I'll never forget reading the chapters in The Hunger Games when Katniss, a girl from a poor mountain town, first experiences the lush metropolis known as The Capitol, the center of the post-apocalyptic country where she lives. She sees people eating foods her neighbors couldn't dream of affording. She sees people dressing in extravagant clothes and living in dwellings only the highest government officials in her home town could think of. All she can think of is how ridiculously extravagant life in the Capitol is. How over-the-top perfect people have tried to make life there appear.

It all appears to be nothing more than unnecessary decadence.

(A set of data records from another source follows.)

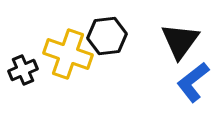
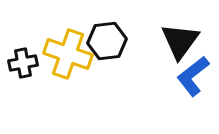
black hexagon: moved 5 px down
black cross: moved 7 px up; rotated 12 degrees clockwise
blue L-shape: moved 6 px up
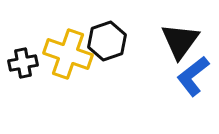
black hexagon: rotated 12 degrees counterclockwise
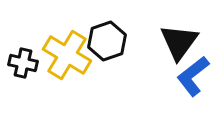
black triangle: moved 1 px left, 1 px down
yellow cross: moved 1 px left, 1 px down; rotated 12 degrees clockwise
black cross: rotated 24 degrees clockwise
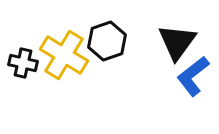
black triangle: moved 2 px left
yellow cross: moved 3 px left
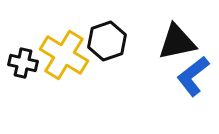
black triangle: rotated 42 degrees clockwise
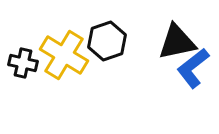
blue L-shape: moved 8 px up
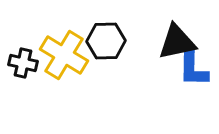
black hexagon: moved 1 px left; rotated 18 degrees clockwise
blue L-shape: rotated 51 degrees counterclockwise
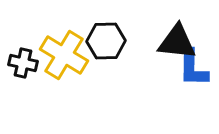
black triangle: rotated 18 degrees clockwise
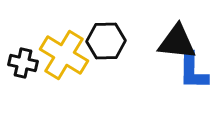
blue L-shape: moved 3 px down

Despite having never left the US since my trip to Ukraine, those same feelings Katniss experienced have never left me as I think about Ukraine (or any third-world country) compared to America. Every time I go to the store and shop for clothes, every time I go to a McDonald's and get myself a big chicken sandwich and a caramel mocha shake, every time I look at photography gear that costs hundreds upon thousands of dollars, a little voice in the back of my head is nagging at me: Is this all necessary or right when there are people in Africa using flattened water bottles with strings for sandals and orphans lying for days in cribs wasting away? To be sure, when God has put us in a time and place to enjoy a level of earthly happiness or stability there is nothing wrong with thankfully enjoying it so long as we are seeking Him and His will through everything. But are there not times when we flounder in unnecessary decadence? Are there not times when we forget that God through Jesus and the authors of Sacred Scripture told us to care for the poor?  Do we not sometimes forget that all too easily? In stead of getting a Starbucks coffee in the morning, a Coca-Cola for lunch and another flavored beverage for dinner, I could drink water for a week and give that money I would have spent to an organization that's providing clean water wells in Africa. Trust me, I know from personal experience, the tiny amount of money you think you spend on your favorite food/drink/magazine or tv subscription/etc. will turn into a pretty substantial amount that can make a difference in someone's life fast.

Brothers and sisters, I challenge us all to live a life as devoid of unnecessary decadence as possible. While we are undoubtedly entitled to enjoy the life and the gifts God has showered down on us all, I challenge us to enjoy those gifts in consideration of those less fortunate than us and in awareness of Jesus' call to defend orphans and widows. If we all, as the Body of Christ and the Human Race as a whole, banded together and lifted each other up, rising past the allure of leading the most comfortable lives we can, I daresay the world would be a better place, a more love-filled place.

"Jesus answered, 'If you want to be perfect, go, sell your possessions and give to the poor, and you will have treasure in heaven. Then come, follow me.'" Matthew 19:21.